Arrays appear in nearly every computer program. But in science, arrays are often extremely large and multidimensional. As scientists define their custom analysis operations, data management systems – like FasTensor, Apache Spark, or MapReduce – will distribute these large arrays onto high performance computers (HPC) without user involvement, which greatly improves user productivity. With FasTensor, user-defined functions may express data-analysis operations from simple aggregation operations to advanced machine learning pipelines.
What makes FasTensor different from other data analysis systems?
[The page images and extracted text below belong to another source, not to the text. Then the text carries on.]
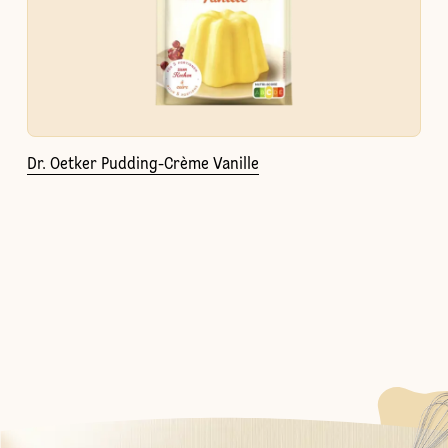
Dr. Oetker Pudding-Crème Vanille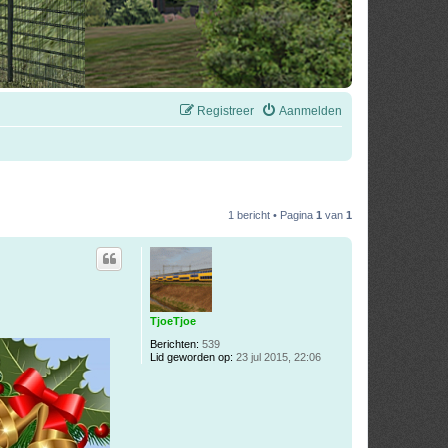
Registreer
Aanmelden
1 bericht • Pagina
1
van
1
TjoeTjoe
Berichten:
539
Lid geworden op:
23 jul 2015, 22:06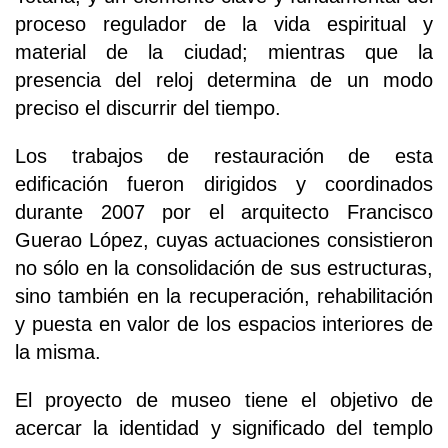
proceso regulador de la vida espiritual y
material de la ciudad; mientras que la
presencia del reloj determina de un modo
preciso el discurrir del tiempo.
Los trabajos de restauración de esta
edificación fueron dirigidos y coordinados
durante 2007 por el arquitecto Francisco
Guerao López, cuyas actuaciones consistieron
no sólo en la consolidación de sus estructuras,
sino también en la recuperación, rehabilitación
y puesta en valor de los espacios interiores de
la misma.
El proyecto de museo tiene el objetivo de
acercar la identidad y significado del templo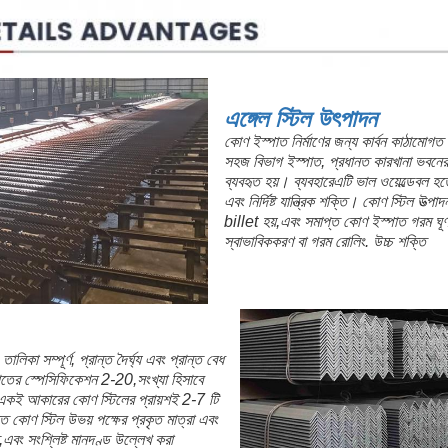
যন্ত মাঝারি কোণযুক্ত স্টিল,এবং যেগুলোর
গুলি ছোট কোণ স্টিল.
বিস্তারিত মনোযোগ
এঙ্গেল স্টিলের পৃষ্ঠের গুণমানটি স্ট্যান্ডার্ডটি
ব্যবহারের সময় কোনও ক্ষতিকারক ত্রুটি যেম
হওয়া উচিত নয়।
এঙ্গেল স্টিলের জ্যামিতিক আকৃতির বিচ্যুতির
নির্ধারিত হয়েছে, সাধারণত বাঁকানোর ডিগ্রি, প
তাত্ত্বিক ওজন ইত্যাদি অন্তর্ভুক্ত রয়েছে।,এ
ইস্পাতের উল্লেখযোগ্য টর্সন থাকতে হবে না
 স্টিল বিভিন্ন স্ট্রেস উপাদানগুলির সমন্বয়ে
ধ্যে সংযোগকারী হিসাবেও ব্যবহার করা যেতে
প্রকৌশল কাঠামো ব্যাপকভাবে ব্যবহৃত, যেমন-
্তোলন ও পরিবহন যন্ত্রপাতি, জাহাজ, শিল্প
ার র্যাক এবং গুদাম শেল্ফ ইত্যাদি।
ন মান অনুযায়ী উৎপাদন এবং পরিদর্শন;
্যের উপর ভিত্তি করে ডিসকাউন্ট;
 হারাবে না;
কের সমস্যা আমাদের সমস্যা;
Many existing data management systems, like Apache Spark or MapReduce, share the same data parallel and functional approach that we use, but their design is not well suited for scientific applications. MapReduce and Spark are fundamentally based on Key-Value (KV) data structure, which doesn’t match the multidimensional array that is dominant in scientific data. Due to this mismatch, data analysis operations, like convolution, could take a lot longer to execute with these other systems.
Because FasTensor is directly defined and executed on the multidimensional array, it is orders of magnitude faster than its competitors. Our tool is designed to work in parallel on a supercomputer and can handle terabyte data-analysis tasks. When it comes to scientific data analysis, we compared a variety of tools and found that FasTensor is a thousand times faster than Apache Spark and 38% faster than the highly optimized code in TensorFlow. It also has wide applications in image data analysis and mesh data analysis tasks from physical simulations and other fields. We explain how the FasTensor achieved these performance advantages over Spark and other systems in this book. We also provide step-by-step instructions for any user to do so in their applications. We also provide detailed examples of using FasTensor on data analysis operations on Distributed Acoustic Sensing (DAS) and Plasma Physics datasets.
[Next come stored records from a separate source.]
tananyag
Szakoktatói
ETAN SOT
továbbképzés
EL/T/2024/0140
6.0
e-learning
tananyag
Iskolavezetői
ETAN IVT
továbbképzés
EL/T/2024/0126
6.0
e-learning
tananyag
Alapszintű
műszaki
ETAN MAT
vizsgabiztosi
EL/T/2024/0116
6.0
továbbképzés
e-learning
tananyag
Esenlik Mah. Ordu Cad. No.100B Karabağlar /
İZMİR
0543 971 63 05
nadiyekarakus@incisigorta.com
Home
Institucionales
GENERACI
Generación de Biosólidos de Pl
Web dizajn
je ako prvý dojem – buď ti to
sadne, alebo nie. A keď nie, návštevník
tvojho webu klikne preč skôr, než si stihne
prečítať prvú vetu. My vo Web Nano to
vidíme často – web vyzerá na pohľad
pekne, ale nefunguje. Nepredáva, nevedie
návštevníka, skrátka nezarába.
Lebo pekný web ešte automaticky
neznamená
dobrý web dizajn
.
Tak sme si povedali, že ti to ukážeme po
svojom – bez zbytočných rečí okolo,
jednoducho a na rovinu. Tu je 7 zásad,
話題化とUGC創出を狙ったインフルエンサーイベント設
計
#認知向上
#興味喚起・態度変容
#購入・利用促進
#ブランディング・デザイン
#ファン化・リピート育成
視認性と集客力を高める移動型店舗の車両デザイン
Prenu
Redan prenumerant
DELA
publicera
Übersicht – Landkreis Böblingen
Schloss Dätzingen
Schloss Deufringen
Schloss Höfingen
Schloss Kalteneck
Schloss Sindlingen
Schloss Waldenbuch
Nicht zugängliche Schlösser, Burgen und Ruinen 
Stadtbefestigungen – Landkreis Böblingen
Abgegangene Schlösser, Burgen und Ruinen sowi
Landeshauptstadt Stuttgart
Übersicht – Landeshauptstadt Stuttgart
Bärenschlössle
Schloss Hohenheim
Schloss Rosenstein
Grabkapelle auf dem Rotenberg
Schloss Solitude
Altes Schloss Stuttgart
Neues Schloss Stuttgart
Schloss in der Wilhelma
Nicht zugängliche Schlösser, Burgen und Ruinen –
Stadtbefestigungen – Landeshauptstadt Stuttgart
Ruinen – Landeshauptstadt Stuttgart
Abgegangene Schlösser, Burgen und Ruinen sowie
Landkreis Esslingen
Why did you choose to publish your book about FasTensor now?
FasTensor is the next iteration of our ArrayUDF software, and it is timely now because the HPC field is on the verge of a big transformation.
Over the past decade, rapid advancements in machine learning contributed to the rise of heterogeneous HPC systems with CPU processors and acceleration provided by GPUs (graphic processing units) and an associated heterogeneous programming model that relies on tensors. Tensors, which are essentially multidimensional arrays, are so fundamental to machine learning that Google even included it in the name of its flagship machine learning library, “TensorFlow.” TensorFlow is just a machine learning library, but FasTensor has more broad applications than machine learning.
As scientists increasingly rely on machine learning and HPC to analyze the vast amounts of data generated by experiments and simulations, they need a tool built specifically with their data-analysis needs in mind. That tool is FasTensor, and our book is an instruction and reference manual for using this tool.
We would add that FasTensor and our book are timely now because the U.S. Department of Energy (DOE) will be launching the nation’s first exascale supercomputer for science research this year. With a heterogeneous architecture of both CPUs and GPUs, the Frontier system will be able to perform 1.5 quintillion calculations per second, about 1,000 times faster than today’s petascale supercomputers. As we enter the exascale era of HPC and the golden age of machine learning for science, access to open-source analysis tools like FasTesnor will become especially important for scientific discovery.
The FasTensor tool was developed with support from the U.S. Department of Energy’s Office of Advanced Scientific Computing Research.